I think, based on your links to the lightbulb and the telephone, that you don't actually understand how patents work... Patents cover the claims, no more, no less. As a result, there are frequently new inventions that are improvements on earlier work that are valid because the claims claim the improvement. For example, there have been literally thousands of patents relating to lightbulb technology, but they don't all say, "I claim, 1. A lightbulb." Instead, each claims specific improvements, such as this one from 1998:
1. A light bulb, comprising: a housing configured to fit at least one of a halogen, incandescent and fluorescent light fixture; an illumination source including a plurality of light emitting diodes (LEDs); a processor coupled to the illumination source and controlling current to the plurality of LEDs to generate color within a color spectrum, wherein the illumination source and the processor are disposed within the housing; and, at least one of a receiver and a transmitter coupled to the processor for respectively receiving or transmitting a data signal from an external device.

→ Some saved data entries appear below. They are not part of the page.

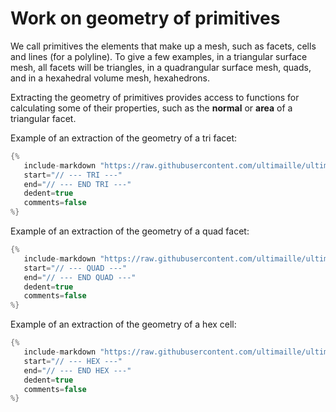 # Work on geometry of primitives

We call primitives the elements that make up a mesh, such as facets, cells and lines (for a polyline). To give a few examples, in a triangular surface mesh, all facets will be triangles, in a quadrangular surface mesh, quads, and in a hexahedral volume mesh, hexahedrons.

Extracting the geometry of primitives provides access to functions for calculating some of their properties, such as the **normal** or **area** of a triangular facet.

Example of an extraction of the geometry of a tri facet:
```cpp 
{%
   include-markdown "https://raw.githubusercontent.com/ultimaille/ultimaille-examples/master/examples/primitive_geometry.cpp"
   start="// --- TRI ---"
   end="// --- END TRI ---"
   dedent=true
   comments=false
%}
```

Example of an extraction of the geometry of a quad facet:
```cpp 
{%
   include-markdown "https://raw.githubusercontent.com/ultimaille/ultimaille-examples/master/examples/primitive_geometry.cpp"
   start="// --- QUAD ---"
   end="// --- END QUAD ---"
   dedent=true
   comments=false
%}
```

Example of an extraction of the geometry of a hex cell:
```cpp 
{%
   include-markdown "https://raw.githubusercontent.com/ultimaille/ultimaille-examples/master/examples/primitive_geometry.cpp"
   start="// --- HEX ---"
   end="// --- END HEX ---"
   dedent=true
   comments=false
%}
```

If you just look at the titles of patent applications, you wouldn't realize this, however. That claim is from a patent titled "smart light bulb", so not understanding that the titles are legally irrelevant would lead to complaints that the patent office was allowing someone to patent things that had already been invented before.
Nothing in your explanation describes why such simple coding (for someone with experience) should be patentable. The USPTO does "suck ass" because they allow patents that are pretty straightforward for any skilled practitioner.
I hope you were trying to be funny.
Here's how it works: the novel, non-obvious kernel of a patent is called the independent claim (or claims). Independent claims don't refer to any other claim. Any claim that refers to another claim is called a dependent claim. If you infringe on one of them, you also infringe on the independent claim. Therefore, the independent claims are the main ones that you have to focus on first.
Inventors add dependent claims in an attempt to keep somebody from building a new patent on the independent claim. Sometimes, these extended claims make the original invention much more interesting or marketable, but they still depend on the core concept in the independent claim. It has nothing to do with hiding the heart of your invention under a pile of meaningless legalese. I'm sure it seems like that to the untrained eye, though.
I am not a lawyer, but I am an engineer that has successfully defended my company against a frivolous patent suit.